Жестоко конфликтовавшая с ней Александра Львовна о последних мгновениях матери повествует в приличествующем трагическому событию тоне, как о смерти истинной христианки: «Она кротко, необычайно терпеливо переносила страдания.

„Саша, милая, прости меня. Я не знаю, что со мной было… Я любила его всегда. Мы оба, всю жизнь были верны друг другу…“

„Прости и ты меня, — я очень виновата перед тобой“, — сквозь слезы говорила я ей…

У нее сделался отек легких, она задыхалась. Умерла она спокойно, исповедовалась, причастилась. Я закрыла ей глаза».
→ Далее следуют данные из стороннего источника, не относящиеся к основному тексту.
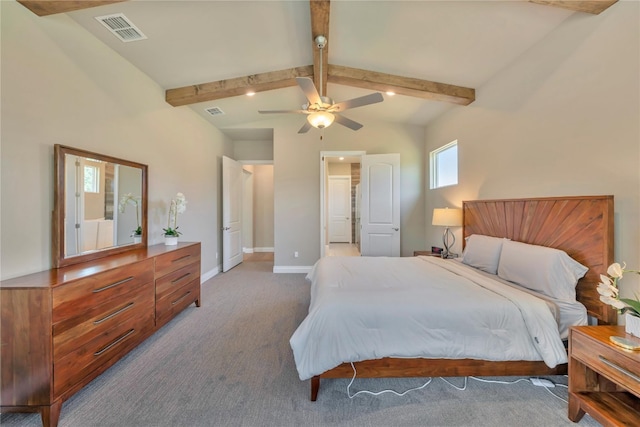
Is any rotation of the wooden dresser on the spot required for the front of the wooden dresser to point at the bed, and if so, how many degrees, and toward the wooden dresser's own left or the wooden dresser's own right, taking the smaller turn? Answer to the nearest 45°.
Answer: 0° — it already faces it

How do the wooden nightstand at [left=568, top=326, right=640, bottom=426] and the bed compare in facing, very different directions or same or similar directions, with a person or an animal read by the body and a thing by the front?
same or similar directions

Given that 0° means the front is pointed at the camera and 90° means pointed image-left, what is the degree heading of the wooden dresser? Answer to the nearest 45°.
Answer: approximately 315°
Так или почти так, вероятно, и было. Вот только закрыв матери глаза, Александра Львовна ничего не забыла, о чем убедительно свидетельствуют многие страницы книги «Отец».
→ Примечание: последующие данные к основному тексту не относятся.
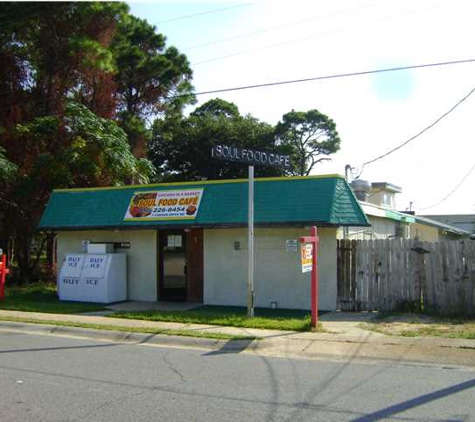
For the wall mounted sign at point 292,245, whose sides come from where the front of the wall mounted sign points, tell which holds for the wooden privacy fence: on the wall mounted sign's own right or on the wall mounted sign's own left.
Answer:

О кротости и смирении Софьи Андреевны перед кончиной пишет сдержанный обычно, скупой на эмоциональные излияния, неизменно правдивый во всем Сергей Львович. Вспоминала мать отношение к смерти Льва Николаевича, его произведения и бесчисленные устные и эпистолярные рассуждения: «Раз она сказала при мне: „Надо без горя уходить, как это делается у крестьян“. Она покорная и кроткая больная, не сердится и не раздражается». Всё время спрашивала: «Где Ванечкин портрет?» Умирающая призывала сыновей Льва и Михаила и уже давно ушедшую Машу.
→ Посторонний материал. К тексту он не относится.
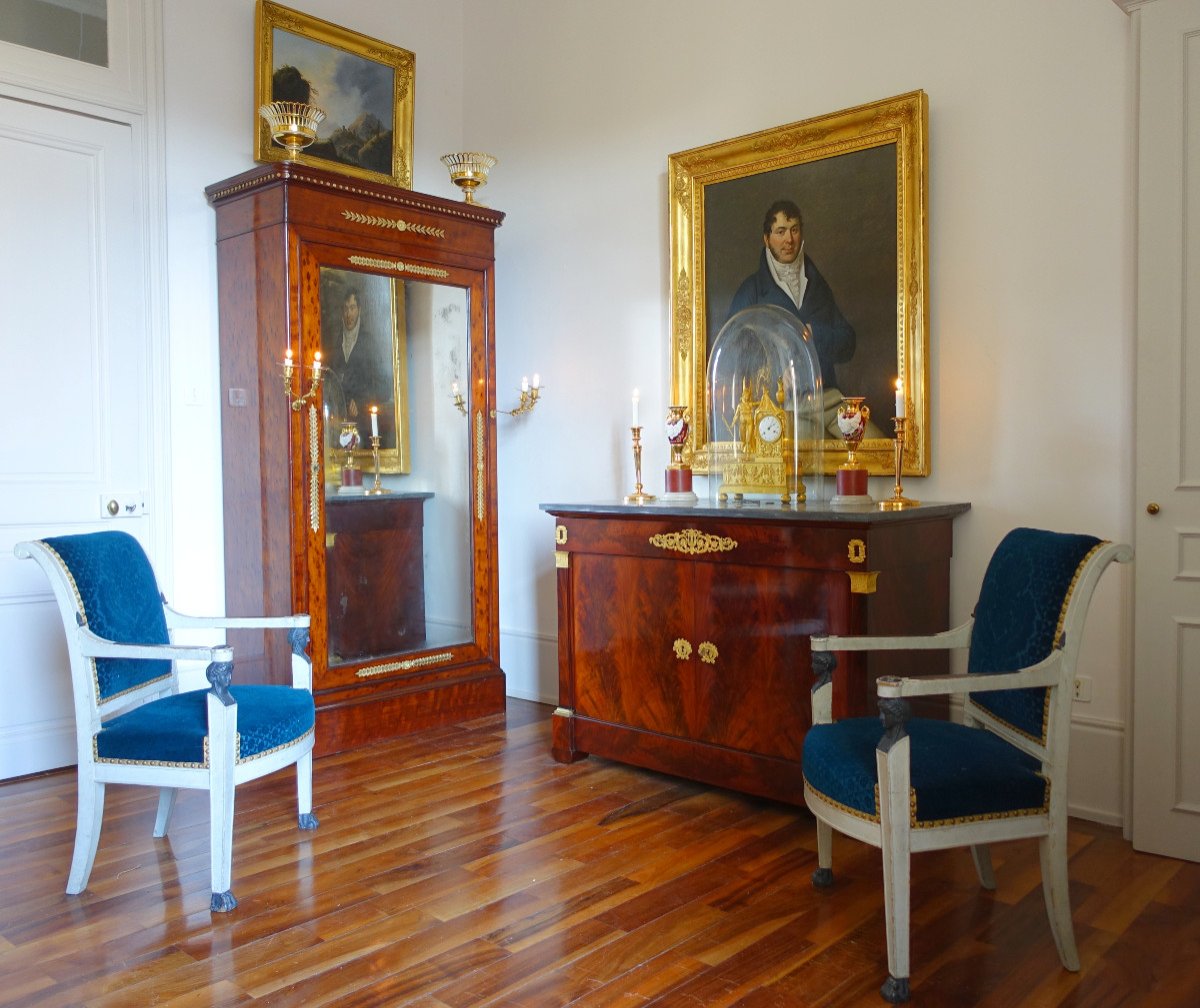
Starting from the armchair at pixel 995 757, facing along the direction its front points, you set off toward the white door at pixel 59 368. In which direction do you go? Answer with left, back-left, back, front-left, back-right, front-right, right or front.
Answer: front-right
Покорность и смирение умирающей матери запомнились и Татьяне Львовне, полагающей, что с ней произошло «превращение», за которое Толстой «готов был пожертвовать своей славой». Татьяна Львовна здесь преувеличивает. Смирение и покорность, вне всякого сомнения, вегетарианство, видимо, тоже, но спокойствия не было, о чем пишет и любимая дочь: «Ее страшила мысль, что о ней будут писать и говорить, когда ее не станет, она боялась за свою репутацию. Вот почему она не пропускала случая оправдаться в своих словах и поступках».

Похоронили Софью Андреевну рядом с могилой Марии Львовны.

Хозяйкой, хотя и с сильно урезанными правами, Ясной Поляны стала Александра Львовна. Она остро переживала смерть отца, которому хотела посвятить свою жизнь. «Годы после смерти отца и до объявления войны были самыми тяжелыми в моей жизни, — признается младшая дочь Толстого. — При нем — у меня не было своей жизни, интересов. Всё серьезное, настоящее было связано с ним. И когда он ушел — осталась зияющая пустота, заполнить которую я не могла и не умела». Мучительно было это ощущение пустоты для деятельной, подвижной, властной и сильной натуры Александры Львовны. Неожиданным выходом из тупика явилась война, на которую она и пошла, разумеется, медсестрой, не нарушая тем самым пацифистских заветов отца. Война оказалась замечательной школой жизни для Александры Львовны, закалив характер и здоровье, в полной мере раскрыв ее организаторские способности. В Ясную она вернулась в звании полковника, с тремя георгиевскими медалями в декабре 1917 года.